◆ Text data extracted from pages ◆
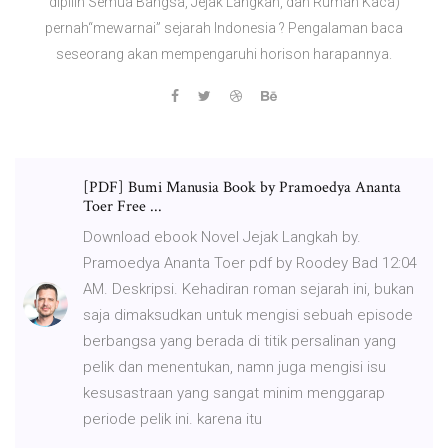
dipilih Semua Bangsa, Jejak Langkah, dan Rumah Kaca)
pernah“mewarnai” sejarah Indonesia ? Pengalaman baca
seseorang akan mempengaruhi horison harapannya.
[PDF] Bumi Manusia Book by Pramoedya Ananta
Toer Free ...
Download ebook Novel Jejak Langkah by.
Pramoedya Ananta Toer pdf by Roodey Bad 12:04
AM. Deskripsi. Kehadiran roman sejarah ini, bukan
saja dimaksudkan untuk mengisi sebuah episode
berbangsa yang berada di titik persalinan yang
pelik dan menentukan, namn juga mengisi isu
kesusastraan yang sangat minim menggarap
periode pelik ini. karena itu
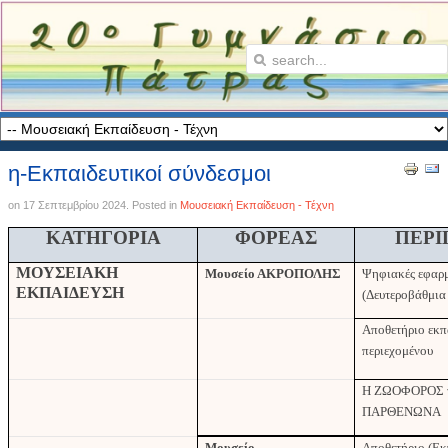
η-Εκπαιδευτικοί σύνδεσμοι
on
17 Σεπτεμβρίου 2024
. Posted in
Μουσειακή Εκπαίδευση - Τέχνη
ΚΑΤΗΓΟΡΙΑ
ΦΟΡΕΑΣ
ΠΕΡΙ
ΜΟΥΣΕΙΑΚΗ
Μουσείο ΑΚΡΟΠΟΛΗΣ
Ψηφιακές εφαρ
ΕΚΠΑΙΔΕΥΣΗ
(Δευτεροβάθμια
Αποθετήριο εκπ
περιεχομένου
Η ΖΩΟΦΟΡΟΣ 
ΠΑΡΘΕΝΩΝΑ
Μουσείο
Αποθετήριο (Εκ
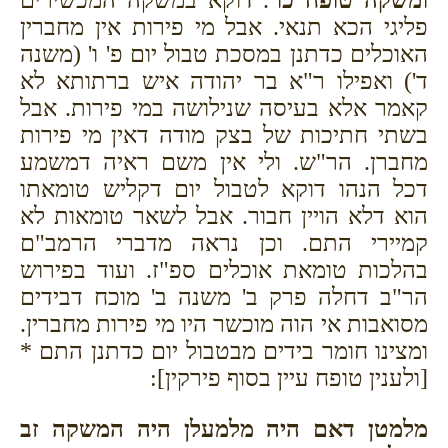
פליגי הכא תנאי. אבל מי פירות אין מחברין
האוכלים כדתנן במסכת טבול יום פ' ו' (משנה
ד') ואפילו ר"א בר יהודה איש ברתותא לא
קאמר אלא בעיסה שנילושה במי פירות. אבל
בשתי חתיכות של בצק מודה דאין מי פירות
מחברן. הר"ש. ולי אין משם ראיה דמשמע
דכל הנהו דוקא לטבול יום דקליש טומאתו
הוא דלא הויין חבור. אבל לשאר טומאות לא
קמיירי התם. וכן נראה מדברי הרמב"ם
בהלכות טומאת אוכלים ספ"ז. ועוד בפירוש
הר"ב דחלה פרק ב' משנה ב' מוכח דבידים
מסואבות אי הוה מוכשר היו מי פירות מחברין.
ומצינו חומר בידים מבטבול יום כדתנן התם *
[ולענין טופח עיין בסוף פירקין]:
מלמטן דאם היה מלמעלן היה המשקה זב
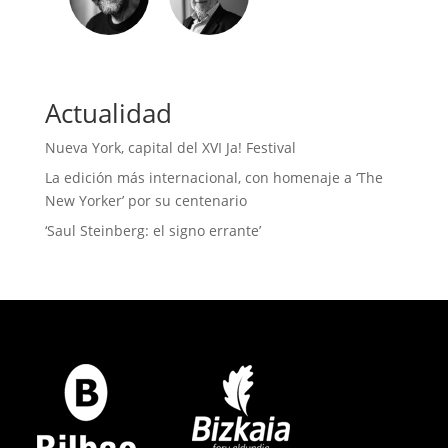
Actualidad
Nueva York, capital del XVI Ja! Festival
La edición más internacional, con homenaje a ‘The
New Yorker’ por su centenario
‘Saul Steinberg: el signo errante’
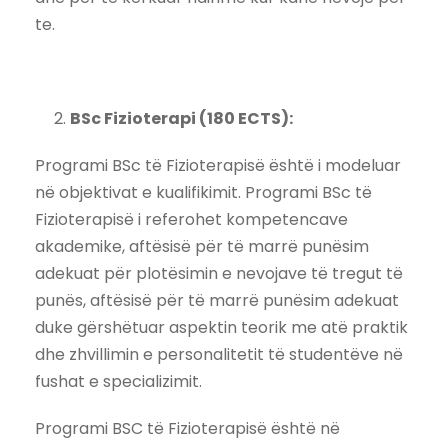
te.
BSc Fizioterapi (180 ECTS):
Programi BSc të Fizioterapisë është i modeluar
në objektivat e kualifikimit. Programi BSc të
Fizioterapisë i referohet kompetencave
akademike, aftësisë për të marrë punësim
adekuat për plotësimin e nevojave të tregut të
punës, aftësisë për të marrë punësim adekuat
duke gërshëtuar aspektin teorik me atë praktik
dhe zhvillimin e personalitetit të studentëve në
fushat e specializimit.
Programi BSC të Fizioterapisë është në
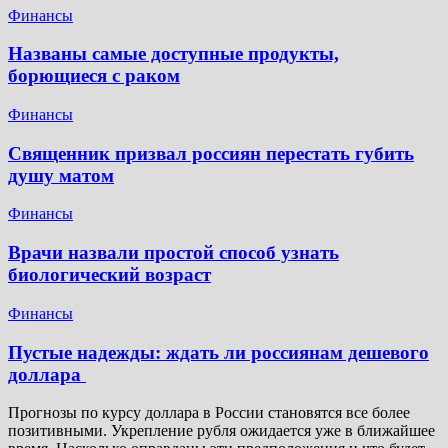
Финансы
Названы самые доступные продукты,
борющиеся с раком
Финансы
Священник призвал россиян перестать губить
душу матом
Финансы
Врачи назвали простой способ узнать
биологический возраст
Финансы
Пустые надежды: ждать ли россиянам дешевого
доллара
Прогнозы по курсу доллара в России становятся все более
позитивными. Укрепление рубля ожидается уже в ближайшее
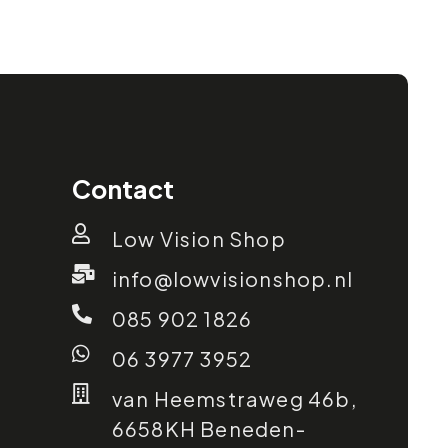
Contact
Low Vision Shop
info@lowvisionshop.nl
085 902 1826
06 3977 3952
van Heemstraweg 46b,
6658KH Beneden-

◆ Directions ◆
Filter the material so that only the lines containing the word "Pramoedya" remain. The match is case-sensitive.

◆ Task output ◆
[PDF] Bumi Manusia Book by Pramoedya Ananta
Pramoedya Ananta Toer pdf by Roodey Bad 12:04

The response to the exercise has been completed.